Die Hebammen der Kreisgruppe Heilbronn-Hohenlohe laden am Dienstag, 30. September, von 9 bis 13 Uhr zum offenen Stilltreff ins Cafe´ Fleur in die Lohtorstraße nach Heilbronn ein, beraten und klären auf. In den 70er Jahren war Stillen gesellschaftlich eher negativ bewertet, auch weil bestimmte Umweltgifte die Muttermilch belasteten. Vor 33 Jahren hatten Unicef und WHO die Weltstillwoche ausgerufen, die diesjährige steht unter dem Motto: „Du entscheidest. Nicht die Werbung.“ Sie richtet sich gegen kommerzielle Einflussnahme, die den Eindruck vermittle, Flaschenmilch sei gleichwertig mit Muttermilch. Inzwischen gibt es Krankenhäuser, die unter anderem für ihre gute Stillberatung zertifiziert sind.
Gesund und günstig: Stillen stärkt nicht nur die Bindung zum Baby
Hebammen machen zum Weltstilltag in Heilbronn auf den Wert der Muttermilch aufmerksam. Aber eine Hebamme zu finden ist auch in der Region teils ein Kraftakt.

Es ist gesund, schützt vor Infektionen und auch im späteren Leben vor Herz-Kreislauf-Krankheiten, Diabetes oder Adipositas. Für die Mutter senkt es das Risiko, Brustkrebs zu bekommen, und es stärkt das Band zwischen Mutter und Kind: das Stillen.
Anlässlich der Weltstillwoche ab dem 29. September wollen Anja Bletzinger, Kreisstillbeauftragte für Stadt- und Landkreis Heilbronn und Kreisvorsitzende Melanie Luzens, beide vom Hebammenverband Baden-Württemberg auf die vielen wissenschaftlich belegten Vorteile aufmerksam machen und eine Lanze brechen für die Muttermilch. Sie sei günstig im Gegensatz zu Erstlingsnahrung und immer verfügbar. Trotzdem ist die Stillquote in Deutschland relativ gering, europaweit betrachtet. Viele Wöchnerinnen geben dem Neugeborenen anfangs die Brust, brechen dann aber ab.

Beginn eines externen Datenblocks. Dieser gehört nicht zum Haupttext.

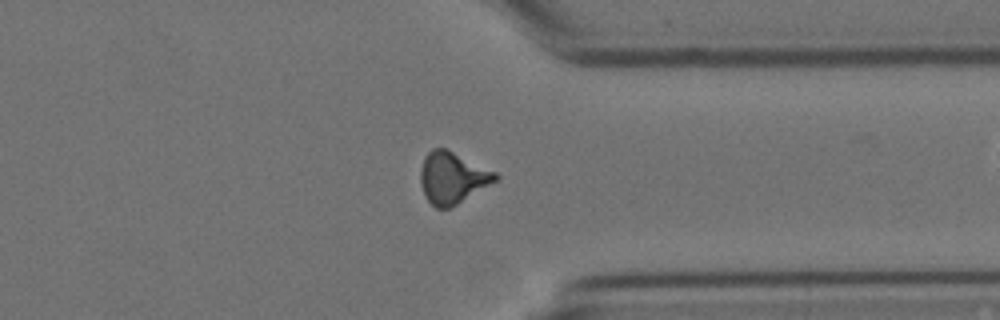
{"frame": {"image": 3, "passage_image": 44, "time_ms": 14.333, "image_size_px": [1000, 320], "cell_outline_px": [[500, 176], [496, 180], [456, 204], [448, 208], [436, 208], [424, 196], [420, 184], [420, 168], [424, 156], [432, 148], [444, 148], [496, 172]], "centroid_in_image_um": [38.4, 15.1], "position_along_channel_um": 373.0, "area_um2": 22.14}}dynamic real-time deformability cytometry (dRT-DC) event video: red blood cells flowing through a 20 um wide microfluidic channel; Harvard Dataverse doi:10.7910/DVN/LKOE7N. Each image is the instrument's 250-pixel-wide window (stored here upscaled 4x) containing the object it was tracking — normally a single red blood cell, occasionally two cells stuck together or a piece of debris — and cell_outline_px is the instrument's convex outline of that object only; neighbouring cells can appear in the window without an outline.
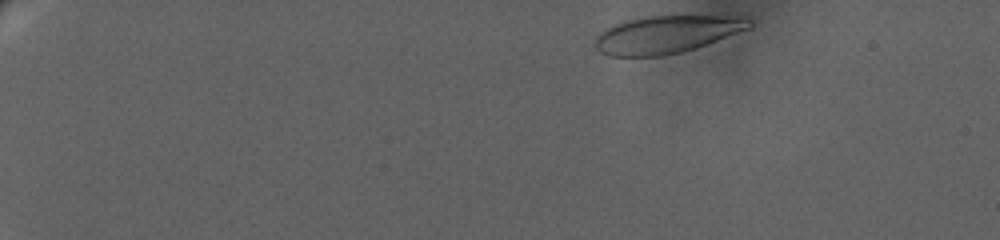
{"species": "human", "species_latin": "Homo sapiens", "temperature_condition": "warm", "stored_images_in_passage": 11, "camera_frame_rate_fps": 3000, "um_per_image_px": 0.085, "donor": {"sex": "female"}, "frame": {"image": 1, "passage_image": 1, "time_ms": 0.0, "image_size_px": [1000, 240], "cell_outline_px": [[752, 24], [748, 28], [716, 40], [680, 52], [664, 56], [608, 56], [600, 52], [592, 44], [596, 36], [604, 28], [620, 20], [644, 16], [676, 12], [748, 16], [752, 20]], "centroid_in_image_um": [56.64, 2.84], "position_along_channel_um": 28.4, "area_um2": 35.43}}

Frauen sollten eine Hebamme suchen, sobald sie schwanger sind
Woran liegt das? Schmerzen beim Anlegen, Verhärtungen im Gewebe oder Fragen wie: Nimmt das Kind genug zu? Ist es normal, dass es jede Stunde Hunger hat?, belasten nicht nur Erstgebärende. Doch wer eine Hebamme für die erste Zeit daheim braucht, der sollte mit der Suche beginnen, sobald er den positiven Schwangerschaftstest in der Hand hält.

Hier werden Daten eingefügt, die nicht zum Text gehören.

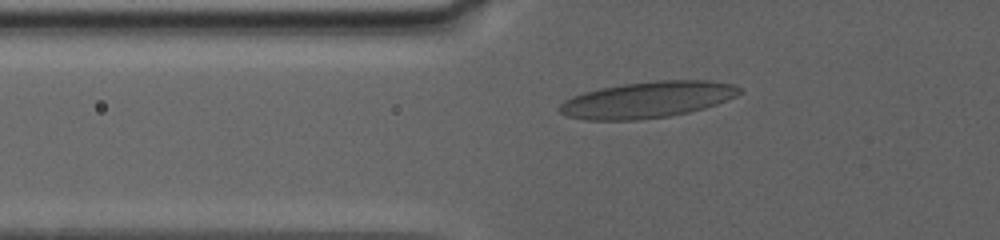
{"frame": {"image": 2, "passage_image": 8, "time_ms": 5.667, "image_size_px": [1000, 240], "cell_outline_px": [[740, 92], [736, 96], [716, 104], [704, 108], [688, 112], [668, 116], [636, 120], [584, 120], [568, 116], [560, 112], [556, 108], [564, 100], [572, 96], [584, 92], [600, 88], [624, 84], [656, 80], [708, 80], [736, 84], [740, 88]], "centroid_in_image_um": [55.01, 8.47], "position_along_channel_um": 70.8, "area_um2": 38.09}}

Zwar hat sich die Lage durch Geburtenrückgang und einem Zuwachs an Hebammenstudentinnen etwas entspannt. Trotzdem. Jemanden zu finden, ist auch in der Region nach wie vor ein Glücksfall. Und hängt stark vom Wohnort der Familie ab. „Wüstenrot? Katastrophe“, zählt Anja Bletzinger auf. „Neckarsulm? Katastrophe.“ Auch in Bad Friedrichshall gebe es Frauen, die keine Hebamme hätten, sagt die 47-Jährige. Wenn nach der Geburt die Fachleute im Krankenhaus mitbekommen, dass niemand zur Nachsorge bereitsteht, rieten sie eher zum Zufüttern, ist ihre Erfahrung. „Sie wollen auf Nummer Sicher gehen“, sagt auch Melanie Luzens.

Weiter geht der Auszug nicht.